• [Work order]: Answer with a single number, the count of lines in the material below that contain the word "knee".

[[ Data excerpts, beginning ]]

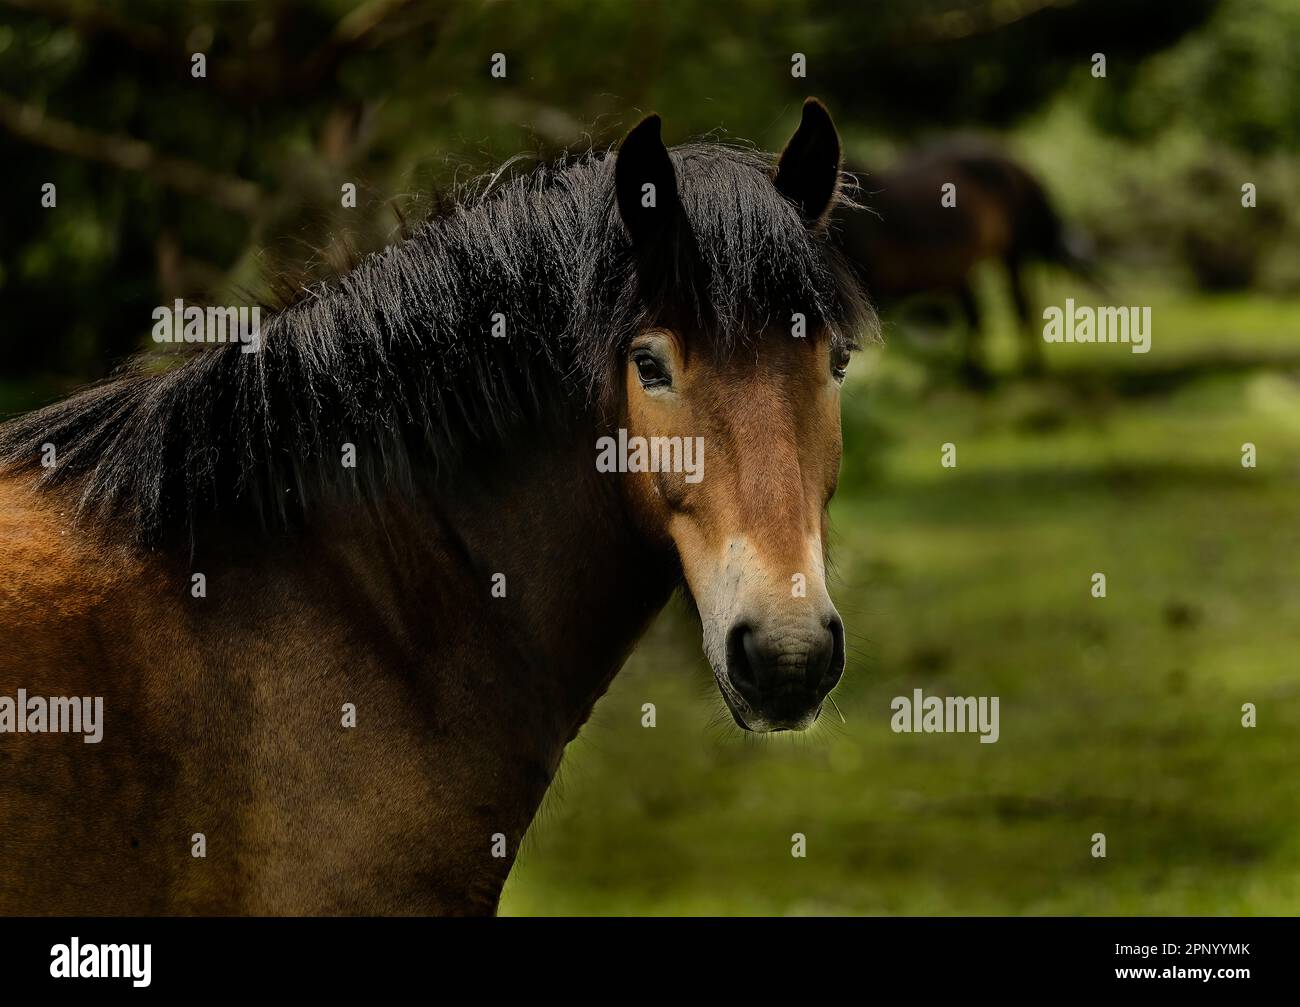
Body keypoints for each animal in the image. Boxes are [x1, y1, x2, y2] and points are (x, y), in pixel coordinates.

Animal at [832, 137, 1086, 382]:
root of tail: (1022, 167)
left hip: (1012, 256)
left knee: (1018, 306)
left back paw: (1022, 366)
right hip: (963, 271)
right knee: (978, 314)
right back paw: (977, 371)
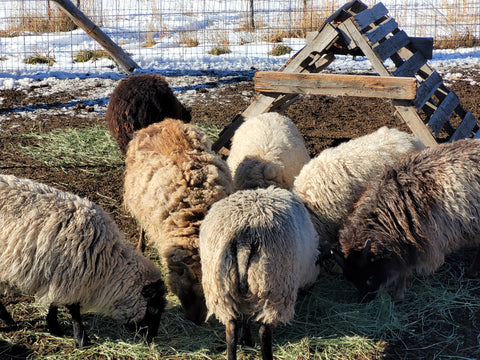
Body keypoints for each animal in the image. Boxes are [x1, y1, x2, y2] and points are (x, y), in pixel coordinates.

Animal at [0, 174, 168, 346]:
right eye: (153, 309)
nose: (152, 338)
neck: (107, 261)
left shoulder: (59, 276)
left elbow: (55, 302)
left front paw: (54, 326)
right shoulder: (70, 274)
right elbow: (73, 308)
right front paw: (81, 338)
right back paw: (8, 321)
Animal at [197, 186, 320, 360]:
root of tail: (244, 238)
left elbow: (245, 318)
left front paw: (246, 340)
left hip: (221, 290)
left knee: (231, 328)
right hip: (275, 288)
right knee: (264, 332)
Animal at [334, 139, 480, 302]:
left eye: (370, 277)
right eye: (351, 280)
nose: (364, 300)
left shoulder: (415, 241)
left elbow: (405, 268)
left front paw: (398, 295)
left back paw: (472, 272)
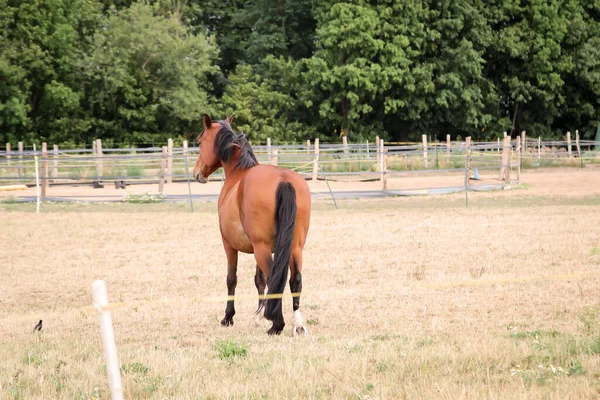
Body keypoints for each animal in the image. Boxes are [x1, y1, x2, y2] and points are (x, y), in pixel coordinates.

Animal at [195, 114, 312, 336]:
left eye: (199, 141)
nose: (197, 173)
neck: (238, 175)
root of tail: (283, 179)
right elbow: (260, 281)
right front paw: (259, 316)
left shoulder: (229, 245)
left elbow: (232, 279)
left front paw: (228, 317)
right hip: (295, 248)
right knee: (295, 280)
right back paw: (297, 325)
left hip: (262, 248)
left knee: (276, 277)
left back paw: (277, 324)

[[ Data excerpts, end ]]
[[ Data excerpts, beginning ]]

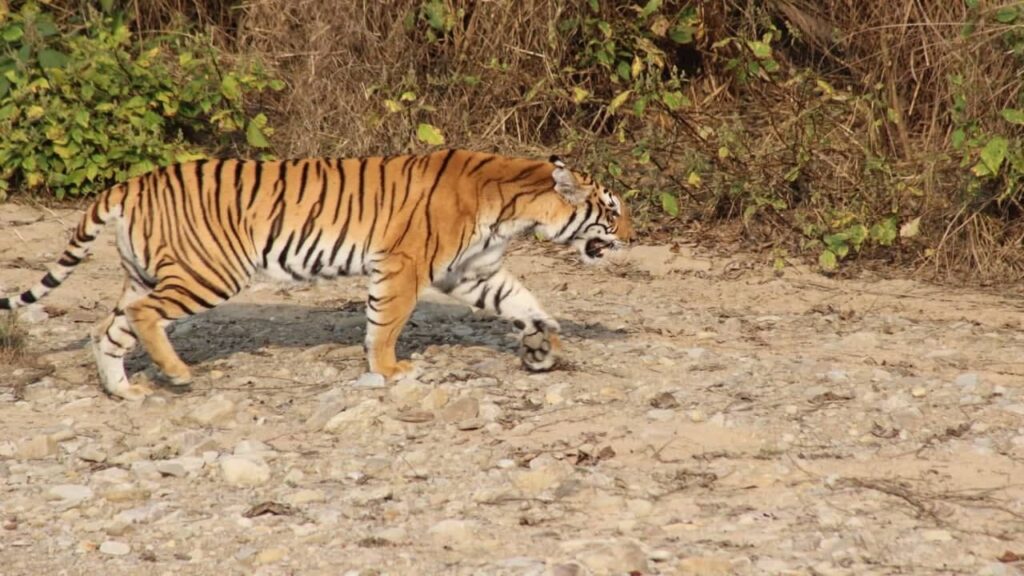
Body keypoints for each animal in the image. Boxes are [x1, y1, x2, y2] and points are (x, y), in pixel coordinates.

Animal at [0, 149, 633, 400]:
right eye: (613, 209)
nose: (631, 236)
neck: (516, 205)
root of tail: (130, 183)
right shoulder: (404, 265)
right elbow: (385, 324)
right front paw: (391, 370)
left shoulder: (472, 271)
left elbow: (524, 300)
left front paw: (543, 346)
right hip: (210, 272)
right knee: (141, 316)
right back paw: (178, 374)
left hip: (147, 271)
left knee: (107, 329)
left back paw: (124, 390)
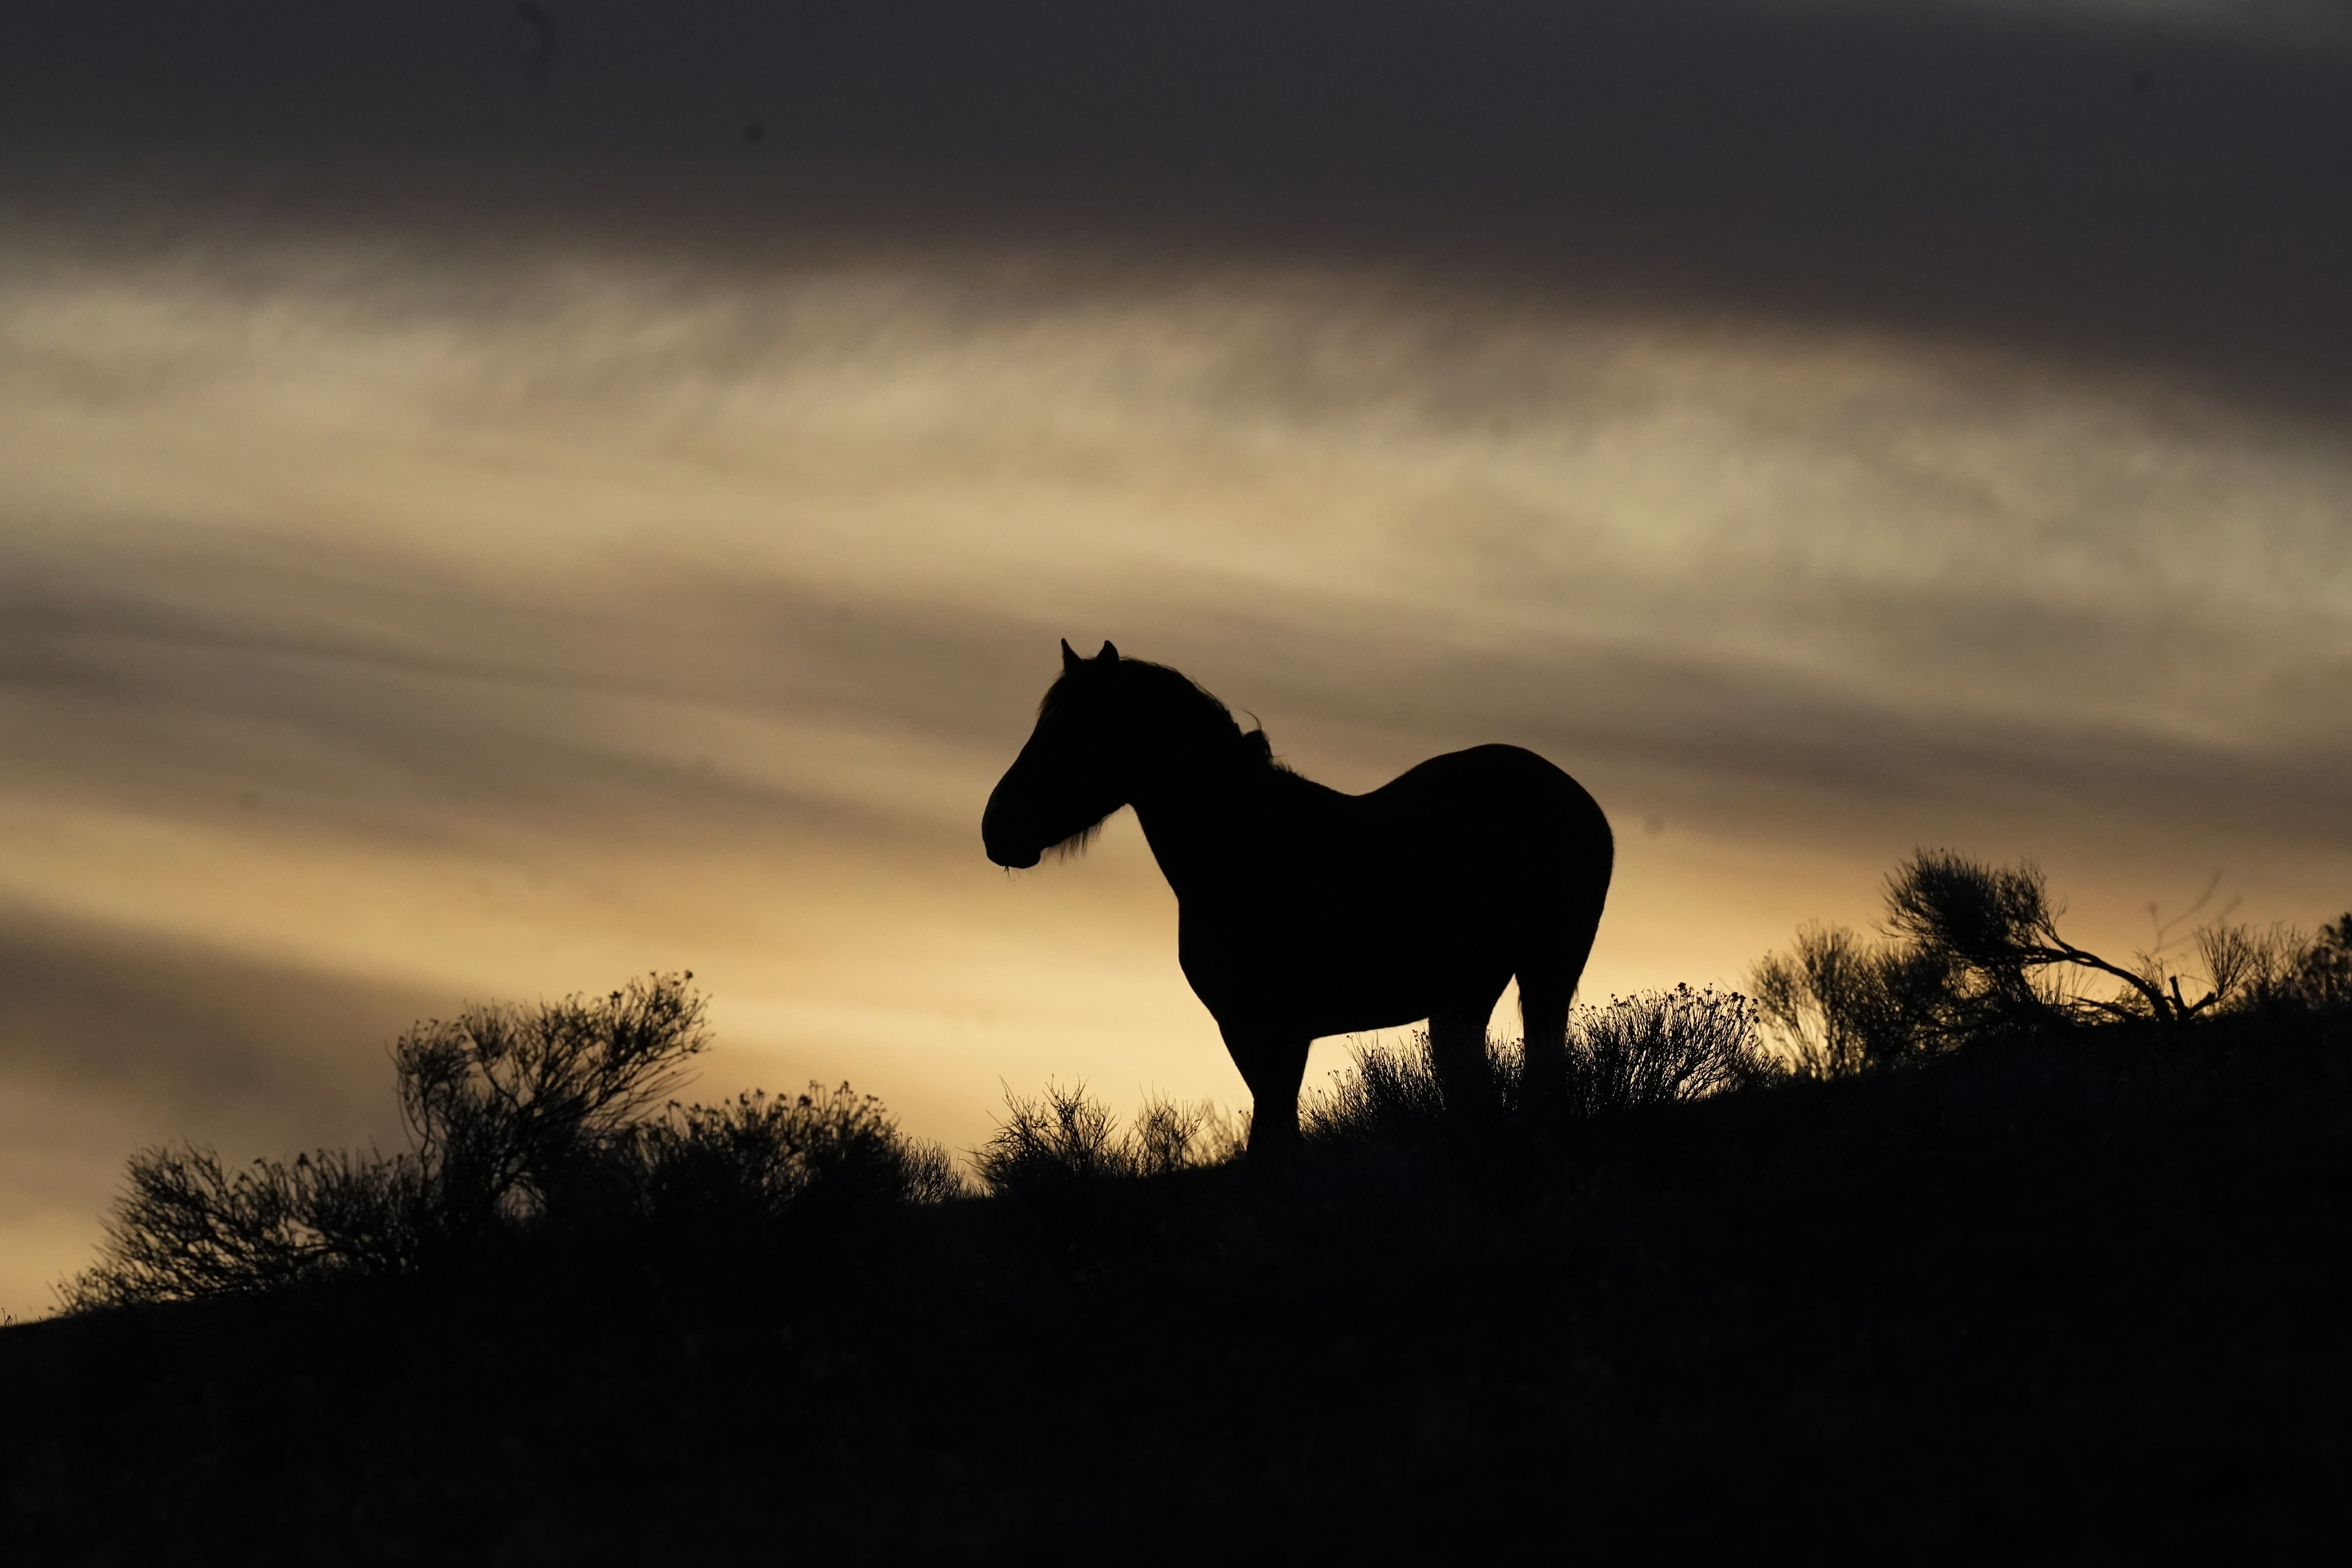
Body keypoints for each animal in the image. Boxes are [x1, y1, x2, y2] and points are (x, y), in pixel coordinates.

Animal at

[[ Data excerpts, end ]]
[[ Data excerpts, beginning ]]

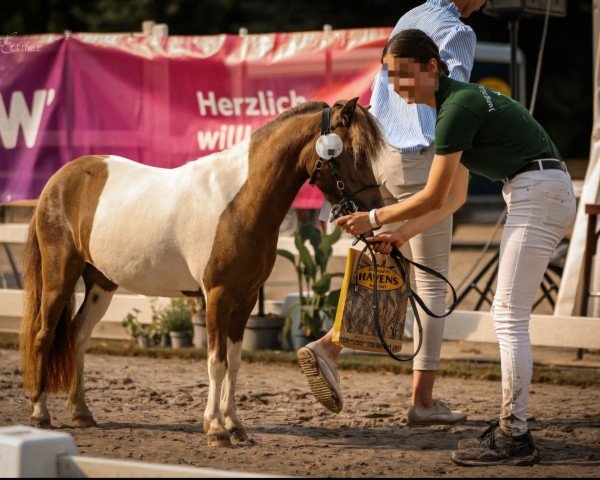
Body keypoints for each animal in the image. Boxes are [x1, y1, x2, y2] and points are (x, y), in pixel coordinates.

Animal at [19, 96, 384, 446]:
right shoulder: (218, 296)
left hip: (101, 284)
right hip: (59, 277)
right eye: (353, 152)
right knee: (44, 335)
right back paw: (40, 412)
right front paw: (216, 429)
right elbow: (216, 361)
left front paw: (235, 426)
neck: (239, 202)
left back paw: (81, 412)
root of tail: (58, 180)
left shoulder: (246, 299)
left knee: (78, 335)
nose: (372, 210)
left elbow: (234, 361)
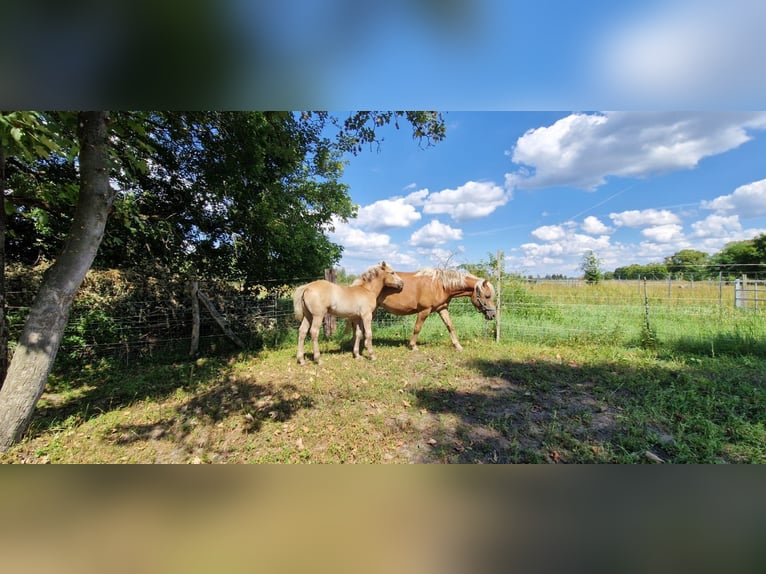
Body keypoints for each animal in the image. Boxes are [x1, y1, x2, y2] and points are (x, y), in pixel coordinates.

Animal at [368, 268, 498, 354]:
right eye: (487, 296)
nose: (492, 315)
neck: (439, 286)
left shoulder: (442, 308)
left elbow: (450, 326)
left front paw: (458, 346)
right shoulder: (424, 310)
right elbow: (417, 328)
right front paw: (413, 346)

[[ Data excerpts, end ]]

• [Output for this task]: 10